Training VTimeLLM

VTimeLLM adopts a three-stage training strategy. Please follow the instructions below to train VTimeLLM-7B model.

Download clip and Vicuna v1.5 weights, and place them into the 'checkpoints' directory.
Download stage1 dataset from this link, and download stage2 and stage3 dataset from the Tsinghua Cloud.
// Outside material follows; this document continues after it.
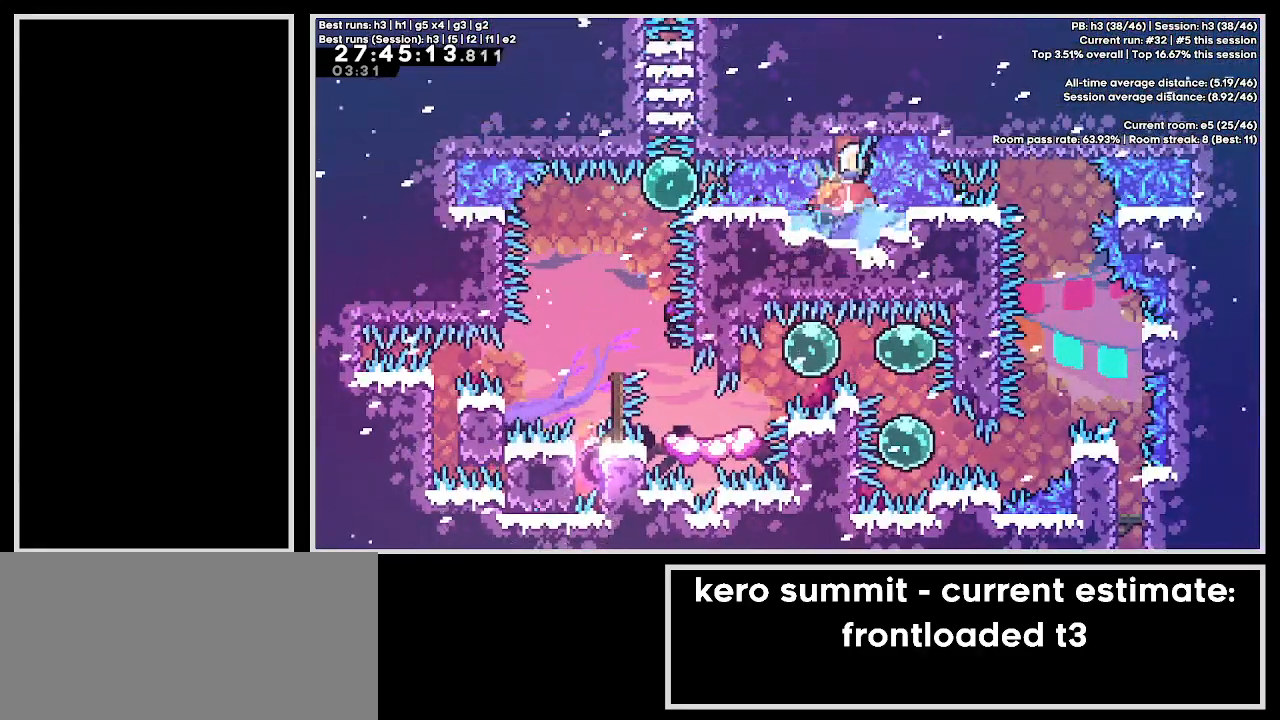
{"keys": ["up"], "events": [[50, "dash", "up"], [100, "dash", "down"], [300, "dash", "up"]]}
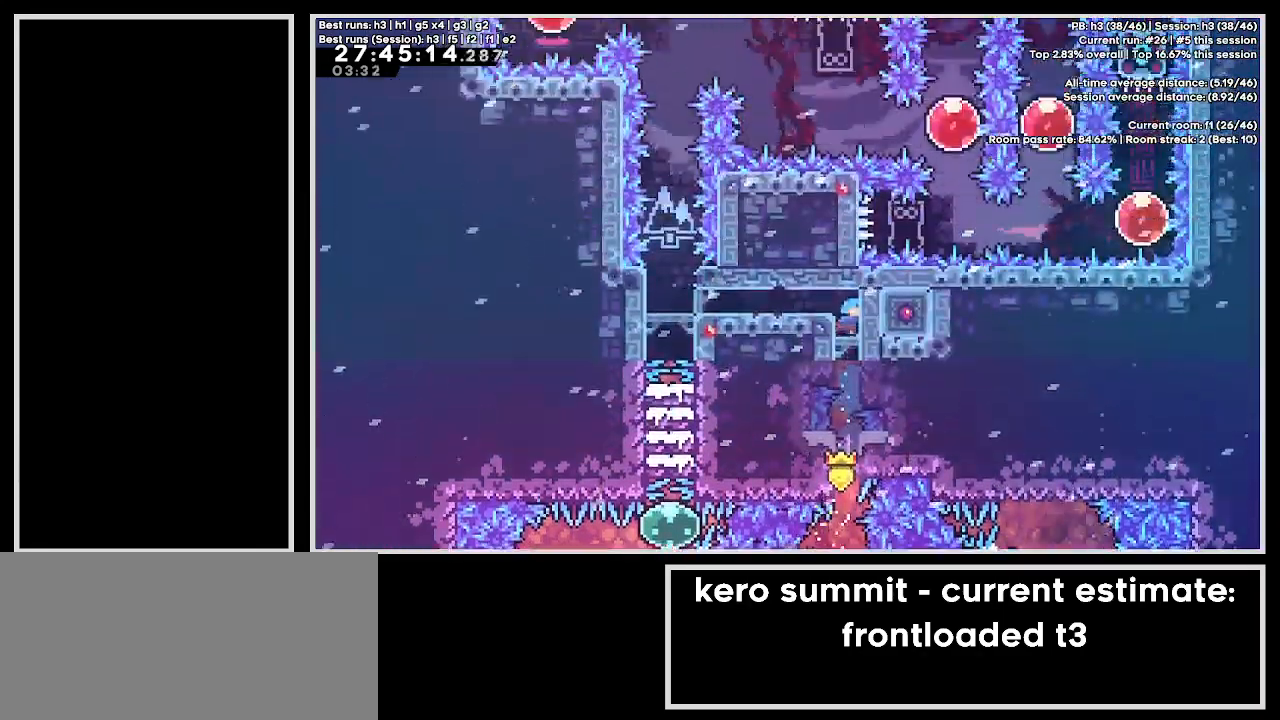
{"keys": ["up"], "events": []}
Place them into the 'data' directory.

- VTimeLLM
    - checkpoints
        - clip
        	- ViT-L-14.pt
        - vicuna-7b-v1.5
        	- pytorch_model-00001-of-00002.bin
        	- ...
    - data
        - blip_laion_cc_sbu_558k.json
        - stage2.json
        - stage3.json
    - scripts
    	- stage1.sh
    	- stage2.sh
    	- stage3.sh
    	- ...
    - vtimellm
    - ...

If you want to train a Chinese version, you can download the ChatGLM3-6b model and the translated Chinese dataset.

Download the pre-extracted features from the Tsinghua Cloud.

tar -xzvf stage1.tar.gz
cat stage2_part_* > stage2.tar.gz
tar -xzvf stage2.tar.gz
tar -xzvf stage3.tar.gz

Train in three stages sequentially, and make sure to modify '--feat_folder' in the script to the corresponding feature folder for each stage.

cd VTimeLLM
bash scripts/stage1.sh
bash scripts/stage2.sh
bash scripts/stage3.sh